--- begin ---

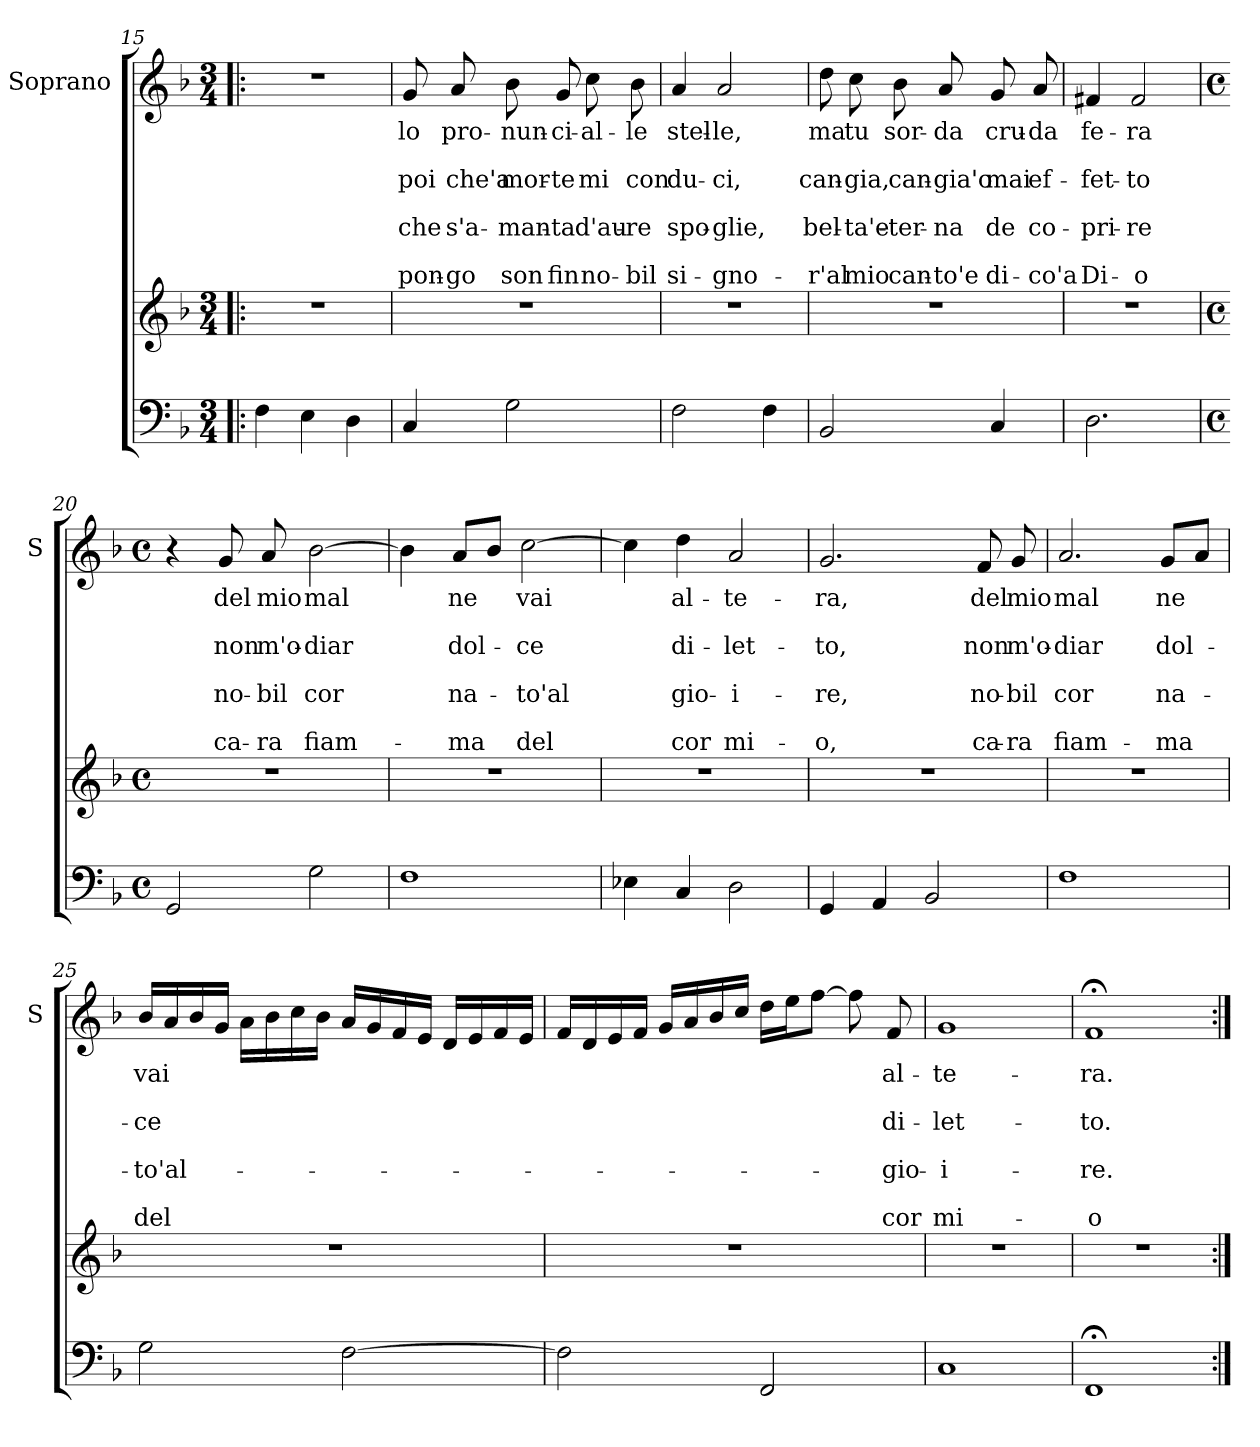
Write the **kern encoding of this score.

**kern	**kern	**kern	**text	**text	**text	**text	**text	**text	**text
*part2	*part2	*part1	*part1	*part1	*part1	*part1	*part1	*part1	*part1
*staff3	*staff2	*staff1	*staff1	*staff1	*staff1	*staff1	*staff1	*staff1	*staff1
*	*	*I"Soprano	*	*	*	*	*	*	*
*	*	*I'S	*	*	*	*	*	*	*
*clefF4	*clefG2	*clefG2	*	*	*	*	*	*	*
*k[b-]	*k[b-]	*k[b-]	*	*	*	*	*	*	*
*F:	*F:	*F:	*	*	*	*	*	*	*
*M3/4	*M3/4	*M3/4	*	*	*	*	*	*	*
=15!|:	=15!|:	=15!|:	=15!|:	=15!|:	=15!|:	=15!|:	=15!|:	=15!|:	=15!|:
4F\	2.r	2.r	.	.	.	.	.	.	.
4E\	.	.	.	.	.	.	.	.	.
4D\	.	.	.	.	.	.	.	.	.
!!LO:PB:g=z
=16	=16	=16	=16	=16	=16	=16	=16	=16	=16
!	!	!	!LO:LY:b	!	!LO:LY:b	!	!LO:LY:b	!	!LO:LY:b
4C/	2.r	8g/	lo	.	poi	.	che	.	pon-
!	!	!	!LO:LY:b	!	!LO:LY:b	!	!LO:LY:b	!	!LO:LY:b
.	.	8a/	pro-	.	che'a	.	s'a-	.	-go
!	!	!	!LO:LY:b	!	!LO:LY:b	!	!LO:LY:b	!	!LO:LY:b
2G\	.	8b-\	-nun-	.	mor-	.	-man-	.	son
!	!	!	!LO:LY:b	!	!LO:LY:b	!	!LO:LY:b	!	!LO:LY:b
.	.	8g/	-ci-	.	-te	.	-ta	.	fin
!	!	!	!LO:LY:b	!	!LO:LY:b	!	!LO:LY:b	!	!LO:LY:b
.	.	8cc\	-al-	.	mi	.	d'au-	.	no-
!	!	!	!LO:LY:b	!	!LO:LY:b	!	!LO:LY:b	!	!LO:LY:b
.	.	8b-\	-le	.	con	.	-re	.	-bil
=17	=17	=17	=17	=17	=17	=17	=17	=17	=17
!	!	!	!LO:LY:b	!	!LO:LY:b	!	!LO:LY:b	!	!LO:LY:b
2F\	2.r	4a/	stel-	.	du-	.	spo-	.	si-
!	!	!	!LO:LY:b	!	!LO:LY:b	!	!LO:LY:b	!	!LO:LY:b
.	.	2a/	-le,	.	-ci,	.	-glie,	.	-gno-
4F\	.	.	.	.	.	.	.	.	.
=18	=18	=18	=18	=18	=18	=18	=18	=18	=18
!	!	!	!LO:LY:b	!	!LO:LY:b	!	!LO:LY:b	!	!LO:LY:b
2BB-/	2.r	8dd\	ma	.	can-	.	bel-	.	-r'al
!	!	!	!LO:LY:b	!	!LO:LY:b	!	!LO:LY:b	!	!LO:LY:b
.	.	8cc\	tu	.	-gia,	.	-ta'e-	.	mio
!	!	!	!LO:LY:b	!	!LO:LY:b	!	!LO:LY:b	!	!LO:LY:b
.	.	8b-\	sor-	.	can-	.	-ter-	.	can-
!	!	!	!LO:LY:b	!	!LO:LY:b	!	!LO:LY:b	!	!LO:LY:b
.	.	8a/	-da	.	-gia'o	.	-na	.	-to'e
!	!	!	!LO:LY:b	!	!LO:LY:b	!	!LO:LY:b	!	!LO:LY:b
4C/	.	8g/	cru-	.	mai	.	de	.	di-
!	!	!	!LO:LY:b	!	!LO:LY:b	!	!LO:LY:b	!	!LO:LY:b
.	.	8a/	-da	.	ef-	.	co-	.	-co'a
=19	=19	=19	=19	=19	=19	=19	=19	=19	=19
!	!	!	!LO:LY:b	!	!LO:LY:b	!	!LO:LY:b	!	!LO:LY:b
2.D\	2.r	4f#X/	fe-	.	-fet-	.	-pri-	.	Di-
!	!	!	!LO:LY:b	!	!LO:LY:b	!	!LO:LY:b	!	!LO:LY:b
.	.	2f#/	-ra	.	-to	.	-re	.	-o
!!LO:LB:g=z
=20	=20	=20	=20	=20	=20	=20	=20	=20	=20
*M4/4	*M4/4	*M4/4	*	*	*	*	*	*	*
*met(c)	*met(c)	*met(c)	*	*	*	*	*	*	*
2GG/	1r	4r	.	.	.	.	.	.	.
!	!	!	!LO:LY:b	!	!LO:LY:b	!	!LO:LY:b	!	!LO:LY:b
.	.	8g/	del	.	non	.	no-	.	ca-
!	!	!	!LO:LY:b	!	!LO:LY:b	!	!LO:LY:b	!	!LO:LY:b
.	.	8a/	mio	.	m'o-	.	-bil	.	-ra
!	!	!	!LO:LY:b	!	!LO:LY:b	!	!LO:LY:b	!	!LO:LY:b
2G\	.	[2b-\	mal	.	-diar	.	cor	.	fiam-
=21	=21	=21	=21	=21	=21	=21	=21	=21	=21
1F	1r	4b-\]	.	.	.	.	.	.	.
!	!	!	!LO:LY:b	!	!LO:LY:b	!	!LO:LY:b	!	!LO:LY:b
.	.	8a/L	ne	.	dol-	.	na-	.	-ma
.	.	8b-/J	.	.	.	.	.	.	.
!	!	!	!LO:LY:b	!	!LO:LY:b	!	!LO:LY:b	!	!LO:LY:b
.	.	[2cc\	vai	.	-ce	.	-to'al	.	del
=22	=22	=22	=22	=22	=22	=22	=22	=22	=22
4E-X\	1r	4cc\]	.	.	.	.	.	.	.
!	!	!	!LO:LY:b	!	!LO:LY:b	!	!LO:LY:b	!	!LO:LY:b
4C/	.	4dd\	al-	.	di-	.	gio-	.	cor
!	!	!	!LO:LY:b	!	!LO:LY:b	!	!LO:LY:b	!	!LO:LY:b
2D\	.	2a/	-te-	.	-let-	.	-i-	.	mi-
=23	=23	=23	=23	=23	=23	=23	=23	=23	=23
!	!	!	!LO:LY:b	!	!LO:LY:b	!	!LO:LY:b	!	!LO:LY:b
4GG/	1r	2.g/	-ra,	.	-to,	.	-re,	.	-o,
4AA/	.	.	.	.	.	.	.	.	.
2BB-/	.	.	.	.	.	.	.	.	.
!	!	!	!LO:LY:b	!	!LO:LY:b	!	!LO:LY:b	!	!LO:LY:b
.	.	8f/	del	.	non	.	no-	.	ca-
!	!	!	!LO:LY:b	!	!LO:LY:b	!	!LO:LY:b	!	!LO:LY:b
.	.	8g/	mio	.	m'o-	.	-bil	.	-ra
=24	=24	=24	=24	=24	=24	=24	=24	=24	=24
!	!	!	!LO:LY:b	!	!LO:LY:b	!	!LO:LY:b	!	!LO:LY:b
1F	1r	2.a/	mal	.	-diar	.	cor	.	fiam-
!	!	!	!LO:LY:b	!	!LO:LY:b	!	!LO:LY:b	!	!LO:LY:b
.	.	8g/L	ne	.	dol-	.	na-	.	-ma
.	.	8a/J	.	.	.	.	.	.	.
!!LO:LB:g=z
=25	=25	=25	=25	=25	=25	=25	=25	=25	=25
!	!	!	!LO:LY:b	!	!LO:LY:b	!	!LO:LY:b	!	!LO:LY:b
2G\	1r	16b-/LL	vai	.	-ce	.	-to'al-	.	del
.	.	16a/	.	.	.	.	.	.	.
.	.	16b-/	.	.	.	.	.	.	.
.	.	16g/JJ	.	.	.	.	.	.	.
.	.	16a\LL	.	.	.	.	.	.	.
.	.	16b-\	.	.	.	.	.	.	.
.	.	16cc\	.	.	.	.	.	.	.
.	.	16b-\JJ	.	.	.	.	.	.	.
[2F\	.	16a/LL	.	.	.	.	.	.	.
.	.	16g/	.	.	.	.	.	.	.
.	.	16f/	.	.	.	.	.	.	.
.	.	16e/JJ	.	.	.	.	.	.	.
.	.	16d/LL	.	.	.	.	.	.	.
.	.	16e/	.	.	.	.	.	.	.
.	.	16f/	.	.	.	.	.	.	.
.	.	16e/JJ	.	.	.	.	.	.	.
=26	=26	=26	=26	=26	=26	=26	=26	=26	=26
2F\]	1r	16f/LL	.	.	.	.	.	.	.
.	.	16d/	.	.	.	.	.	.	.
.	.	16e/	.	.	.	.	.	.	.
.	.	16f/JJ	.	.	.	.	.	.	.
.	.	16g/LL	.	.	.	.	.	.	.
.	.	16a/	.	.	.	.	.	.	.
.	.	16b-/	.	.	.	.	.	.	.
.	.	16cc/JJ	.	.	.	.	.	.	.
2FF/	.	16dd\LL	.	.	.	.	.	.	.
.	.	16ee\J	.	.	.	.	.	.	.
.	.	[8ff\J	.	.	.	.	.	.	.
.	.	8ff\]	.	.	.	.	.	.	.
!	!	!	!LO:LY:b	!	!LO:LY:b	!	!LO:LY:b	!	!LO:LY:b
.	.	8f/	al-	.	di-	.	-gio-	.	cor
=27	=27	=27	=27	=27	=27	=27	=27	=27	=27
!	!	!	!LO:LY:b	!	!LO:LY:b	!	!LO:LY:b	!	!LO:LY:b
1C	1r	1g	-te-	.	-let-	.	-i-	.	mi-
=28	=28	=28	=28	=28	=28	=28	=28	=28	=28
!	!	!	!LO:LY:b	!	!LO:LY:b	!	!LO:LY:b	!	!LO:LY:b
1FF;<	1r	1f;<	-ra.	.	-to.	.	-re.	.	-o
=:|!	=:|!	=:|!	=:|!	=:|!	=:|!	=:|!	=:|!	=:|!	=:|!
*-	*-	*-	*-	*-	*-	*-	*-	*-	*-
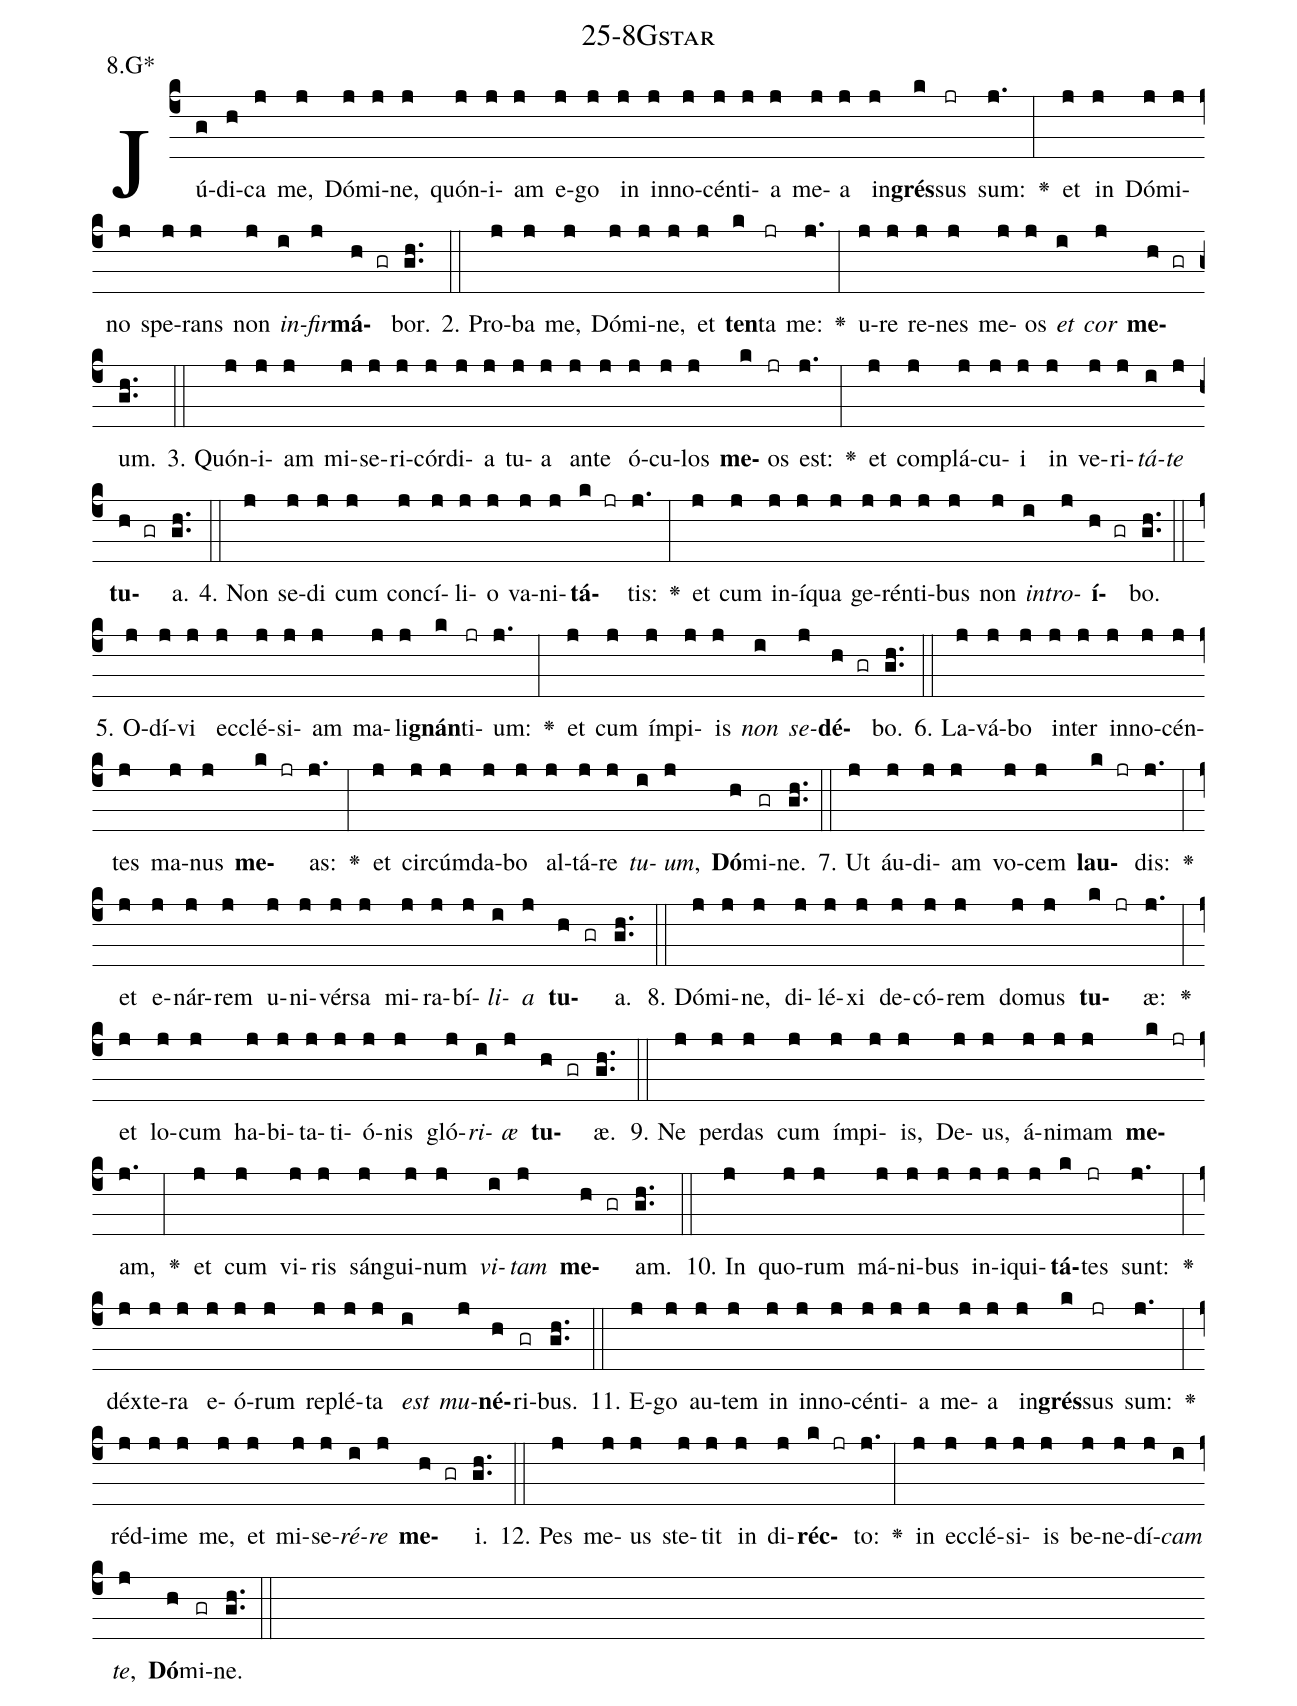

--- end ---

**Task to complete**
Gather each line of the entries that contains the string "diar", and treat uppercase and lowercase as different.

**Solution for this task**
2G\	.	[2b-\	mal	.	-diar	.	cor	.	fiam-
1F	1r	2.a/	mal	.	-diar	.	cor	.	fiam-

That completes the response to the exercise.